There didn’t seem to be any obvious correlation between Cleary’s elevated PSA and ITP, but treating prostate cancer would require an innovative approach because surgery was out of the question.
“Even though I didn’t yet have a cancer diagnosis, we know that my body often overreacts,” said Cleary. He brainstormed with his hematologist/oncologist to get ahead of the situation. Prostate removal wasn’t advisable because surgery to take out the organ would interfere with scar tissue from previous surgeries.
“My vascular surgeon said, ‘I won’t operate on you again because it would cause problems where abdominal adhesions shut your system down and you can’t eat food.’”
The next best option appeared to be proton therapy, which targets a precise area for highly specialized radiation treatment. But it was ruled out because it would involve minor surgery to breach the skin to accurately locate the proton beams.
During Cleary’s consult at Fred Hutchinson Cancer Center’s Proton Center, he learned about HIFU, high-intensity focused ultrasound, a noninvasive, targeted treatment. “I had never even heard of it, but it seemed like the best of all the options I had,” said Cleary, who said his career in biotech/pharmaceutical drug and medical device manufacturing had made him comfortable with emerging biotechnologies.
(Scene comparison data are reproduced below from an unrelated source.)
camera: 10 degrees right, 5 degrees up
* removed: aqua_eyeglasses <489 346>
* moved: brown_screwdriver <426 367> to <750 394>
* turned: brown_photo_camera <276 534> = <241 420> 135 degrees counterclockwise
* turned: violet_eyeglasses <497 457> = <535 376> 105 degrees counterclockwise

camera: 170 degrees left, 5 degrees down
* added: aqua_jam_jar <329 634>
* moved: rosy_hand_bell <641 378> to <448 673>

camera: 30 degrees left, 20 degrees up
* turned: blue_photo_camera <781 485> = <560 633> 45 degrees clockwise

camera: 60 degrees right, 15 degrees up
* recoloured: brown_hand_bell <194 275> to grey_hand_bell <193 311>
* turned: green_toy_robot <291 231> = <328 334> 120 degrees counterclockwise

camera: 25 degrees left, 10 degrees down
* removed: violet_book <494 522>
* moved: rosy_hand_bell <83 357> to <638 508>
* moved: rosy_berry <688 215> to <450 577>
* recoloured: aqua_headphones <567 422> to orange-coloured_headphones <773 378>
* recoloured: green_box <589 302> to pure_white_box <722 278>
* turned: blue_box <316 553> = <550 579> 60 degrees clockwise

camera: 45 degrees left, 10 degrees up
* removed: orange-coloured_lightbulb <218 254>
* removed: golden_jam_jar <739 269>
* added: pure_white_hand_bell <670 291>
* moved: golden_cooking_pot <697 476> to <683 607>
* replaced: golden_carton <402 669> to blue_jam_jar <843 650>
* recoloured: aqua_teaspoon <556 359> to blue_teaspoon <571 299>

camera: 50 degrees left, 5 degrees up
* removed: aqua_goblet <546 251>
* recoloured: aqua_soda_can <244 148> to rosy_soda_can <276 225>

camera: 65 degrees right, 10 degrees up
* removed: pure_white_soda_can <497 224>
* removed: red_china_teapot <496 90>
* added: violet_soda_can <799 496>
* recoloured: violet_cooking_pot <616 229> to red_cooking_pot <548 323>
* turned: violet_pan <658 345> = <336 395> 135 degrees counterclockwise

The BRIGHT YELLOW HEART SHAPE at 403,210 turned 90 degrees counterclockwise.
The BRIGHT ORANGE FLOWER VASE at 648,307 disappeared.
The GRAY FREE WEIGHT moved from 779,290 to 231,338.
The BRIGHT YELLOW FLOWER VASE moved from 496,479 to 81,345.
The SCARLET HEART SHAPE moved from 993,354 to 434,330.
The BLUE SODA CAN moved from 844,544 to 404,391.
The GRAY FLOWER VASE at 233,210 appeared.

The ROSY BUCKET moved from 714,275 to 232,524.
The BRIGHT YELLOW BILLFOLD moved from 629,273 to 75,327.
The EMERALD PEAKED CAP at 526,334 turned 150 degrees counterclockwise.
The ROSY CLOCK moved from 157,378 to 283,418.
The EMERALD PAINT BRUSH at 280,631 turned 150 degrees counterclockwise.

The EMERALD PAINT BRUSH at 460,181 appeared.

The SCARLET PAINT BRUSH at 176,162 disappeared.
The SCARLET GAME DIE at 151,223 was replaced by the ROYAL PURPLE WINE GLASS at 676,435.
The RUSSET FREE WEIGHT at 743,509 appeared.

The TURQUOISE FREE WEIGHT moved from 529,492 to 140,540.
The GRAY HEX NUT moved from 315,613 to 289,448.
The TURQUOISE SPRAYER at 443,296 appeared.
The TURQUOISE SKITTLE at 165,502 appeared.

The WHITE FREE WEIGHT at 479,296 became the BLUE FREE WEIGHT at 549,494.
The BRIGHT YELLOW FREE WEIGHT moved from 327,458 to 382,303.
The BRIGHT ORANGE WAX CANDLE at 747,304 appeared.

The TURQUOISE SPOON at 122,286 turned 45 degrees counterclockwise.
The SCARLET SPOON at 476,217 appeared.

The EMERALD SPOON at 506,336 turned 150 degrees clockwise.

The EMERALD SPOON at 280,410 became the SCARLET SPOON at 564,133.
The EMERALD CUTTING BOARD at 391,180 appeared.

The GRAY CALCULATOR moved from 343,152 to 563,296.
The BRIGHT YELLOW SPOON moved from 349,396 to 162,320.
Cleary met with George Schade, MD, to learn about the procedure. HIFU is a type of focal therapy, a treatment that use an energy source that is not radiation to kill tissue.
HIFU isn’t appropriate for every patient with prostate cancer; good candidates are those who have cancer involving only a small portion of their prostate. At the same time, their cancer needs to be aggressive enough to benefit from treatment but not so aggressive that there is a risk of undertreatment.
In 2015, the U.S. Food and Drug Administration initially approved HIFU for prostate cancer treatment. Three years later, a newer type of HIFU got the green light. Medicare covers the treatment and more recently, some private payers have begun to follow suit.
Fred Hutch was the first cancer center in the Puget Sound region to offer HIFU. “The U.S. has been a late adopter,” said Schade. “However, we are arriving at a new era of focal treatments for men who are good candidates.”
To understand how HIFU works, Schade said it can be helpful to envision the childhood science experiment of using a magnifying glass on a sunny day to focus sunlight and burn a hole in a leaf. HIFU’s intensity is one thousand times more intense than the energy emitted by diagnostic ultrasound at its focus. HIFU’s focus field is about the size of a grain of rice; each second-long pulse of HIFU energy kills the cancer cells.
HIFU for prostate cancer takes about two hours and is performed under general anesthesia. Patients go home with a catheter for a week because the prostate swells afterward. There is little pain typically associated with the procedure, but it can take several weeks for uncomfortable bladder spasms and irritating urinary symptoms to subside. That said, long-term side effects of surgery (erectile dysfunction and urine leakage) or radiation (loss of sexual function and bowel changes) for prostate cancer tend to be more severe.
“Localized prostate cancer is difficult to study because it’s slow-growing, so you need 10 to 15 years of follow-up,” said Schade. “As a result, there is limited head-to-head outcomes data comparing HIFU and surgery or HIFU and radiation.”
The few available studies are encouraging, said Schade, whose research involves exploring other uses for HIFU. “We estimate that a third of men with prostate cancer are candidates for focal therapy,” he said. “If you change the intensity of HIFU and the duration of pulses, you can vaporize tissue.”
There are clinical trials in Europe assessing the use of HIFU for endometriosis and other trials examining its effectiveness in heating areas of the brain to treat tumors, Parkinson’s disease and essential tremor.
A post-HIFU biopsy showed that Cleary’s cancer was completely cleared by his treatment.
“I was a textbook responder,” he said. “I didn’t think it was possible for a procedure to have gone as well as it did. My PSA went from 7 to 0.4 so now I have the prostate of a 14-year-old boy. And the cancer is gone.”
Cleary is doing regular follow-up PSA checks and said the procedure could not have been easier. “Who could have imagined a cancer procedure could be so simple?”